TASKS TO CARRY OUT:
**A.** Please return the passage from the shard-db release notes between "2. PR #79 added" and "38 seconds (#77)", inclusive.
**B.** In the shard-db release notes, what prefilter KeySet size lets a query with an order_by skip the btree walk under the shortcut added in PR #79?

TEXT SHOWN:
────────────────────

Skip to content

shard-db 2026.05.8

Correctness + perf release. Headline wins:

  • 4800× speedup on selective-filter + order_by queries when the matching record's order-key lands late in the sort walk (alice.smith0 order_by age desc went from 1737 ms to 0.36 ms on 25M).
  • Logging framework reshape — typed LOG_INFO/WARN/ERROR/DEBUG/AUDIT macros, new <date>-audit.log for security/admin events, structured subsystem field on every line. Operators with log-parsing regexes need to update.
  • Unknown-field queries now error loudly instead of silently returning empty results — closes a class of bugs where a typo or schema-drift caused find to walk 25M rows finding nothing in 38 seconds.
  • Several planner correctness fixes consolidated under pick_index_for_leaf — index dispatch is now decided at plan time, no runtime cross-index cascade.
  • cmd_drop_object 17–33 ms during warmup (was 3–20 s) — fixed a g_reg_lock-held-across-slotcask_open lock contention.
  • bulk-insert page-aligned SIGBUS fixed.
  • Warmup driven through cache APIs so the registry + kfcache are properly populated at startup.
  • New cookbook: docs/operations/bulk-loading.md with the R-crossover rule for load-then-index vs pre-existing-indexes at scale.

No ./migrate required. Wire-compatible with 2026.05.7.x. Drop in the new binary and restart.

Bug fixes

Selective-filter + order_by walked the whole order_by btree (#75, then refined in #79)

find criteria + order_by built a prefilter KeySet from the indexed criteria and walked the order_by btree end-to-end, calling keyset_contains(hash16) per entry. With a 1-match prefilter, this is O(N) — the walker visits every btree entry until it lands on the matching hash16. If the matching record's order-by value sat at the tail of a desc walk, that was 25M entries traversed for a limit 10 query.

Two-part fix:

  1. PR #75 unified the index-dispatch decision under a new pick_index_for_leaf(field, op, pattern) helper. Both the planner and the executor now consult the same picker — no runtime cascade between index types. Tiered KeySet allocation (start small, grow under budget) replaces the prior fixed-size build that would fall back to PRIMARY_NONE on overflow. Net win on the common case: eq username='X' order_by age desc limit 10 from 23 s to ~2 ms.

  2. PR #79 added a small-prefilter shortcut: when the prefilter KeySet has ≤ 1000 entries and there's an order_by, skip the btree walk entirely. Fetch each candidate record directly, decode the order-by field with typed_field_to_index_key (same memcmp-sortable encoding the btree uses), qsort, emit via the existing cursor_find_cb. K is bounded so this is O(K log K) regardless of N. The bench-cache-pollution run surfaced this when picking a different deterministic test username — same code path, two orders of magnitude apart based purely on which sort position the match happened to land in.

Unknown-field queries silently returned [] over 38 seconds (#77)

────────────────────

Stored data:

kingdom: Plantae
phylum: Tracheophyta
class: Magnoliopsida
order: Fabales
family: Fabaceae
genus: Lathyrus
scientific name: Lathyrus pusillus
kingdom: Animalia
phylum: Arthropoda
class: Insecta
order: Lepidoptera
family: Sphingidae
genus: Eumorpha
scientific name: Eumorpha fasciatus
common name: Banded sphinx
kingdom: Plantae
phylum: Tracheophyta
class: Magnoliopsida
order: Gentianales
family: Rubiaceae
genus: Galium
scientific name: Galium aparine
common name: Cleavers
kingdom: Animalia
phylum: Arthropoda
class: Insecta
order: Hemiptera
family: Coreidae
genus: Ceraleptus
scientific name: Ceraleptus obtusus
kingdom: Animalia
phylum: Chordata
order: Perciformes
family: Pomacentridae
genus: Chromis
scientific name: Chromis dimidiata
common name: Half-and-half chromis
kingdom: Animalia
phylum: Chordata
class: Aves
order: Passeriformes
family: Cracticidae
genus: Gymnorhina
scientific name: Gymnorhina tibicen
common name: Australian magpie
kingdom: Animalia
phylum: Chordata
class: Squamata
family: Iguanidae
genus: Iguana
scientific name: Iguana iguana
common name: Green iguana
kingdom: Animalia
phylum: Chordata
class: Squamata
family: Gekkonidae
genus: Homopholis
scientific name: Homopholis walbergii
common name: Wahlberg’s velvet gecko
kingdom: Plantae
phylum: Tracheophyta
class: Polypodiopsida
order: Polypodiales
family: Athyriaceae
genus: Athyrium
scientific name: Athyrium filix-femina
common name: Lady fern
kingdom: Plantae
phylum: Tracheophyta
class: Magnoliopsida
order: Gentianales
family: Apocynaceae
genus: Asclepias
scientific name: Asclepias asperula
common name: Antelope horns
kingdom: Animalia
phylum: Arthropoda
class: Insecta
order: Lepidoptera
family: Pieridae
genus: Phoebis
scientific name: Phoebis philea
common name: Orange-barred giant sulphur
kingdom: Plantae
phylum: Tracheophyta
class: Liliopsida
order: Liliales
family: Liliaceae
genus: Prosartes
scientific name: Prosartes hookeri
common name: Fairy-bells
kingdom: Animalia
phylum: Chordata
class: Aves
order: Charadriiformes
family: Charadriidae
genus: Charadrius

────────────────────

TASK-BY-TASK ANSWERS:
**A.**
2. PR #79 added a small-prefilter shortcut: when the prefilter KeySet has ≤ 1000 entries and there's an order_by, skip the btree walk entirely. Fetch each candidate record directly, decode the order-by field with typed_field_to_index_key (same memcmp-sortable encoding the btree uses), qsort, emit via the existing cursor_find_cb. K is bounded so this is O(K log K) regardless of N. The bench-cache-pollution run surfaced this when picking a different deterministic test username — same code path, two orders of magnitude apart based purely on which sort position the match happened to land in.

Unknown-field queries silently returned [] over 38 seconds (#77)

**B.** 1000 entries or fewer.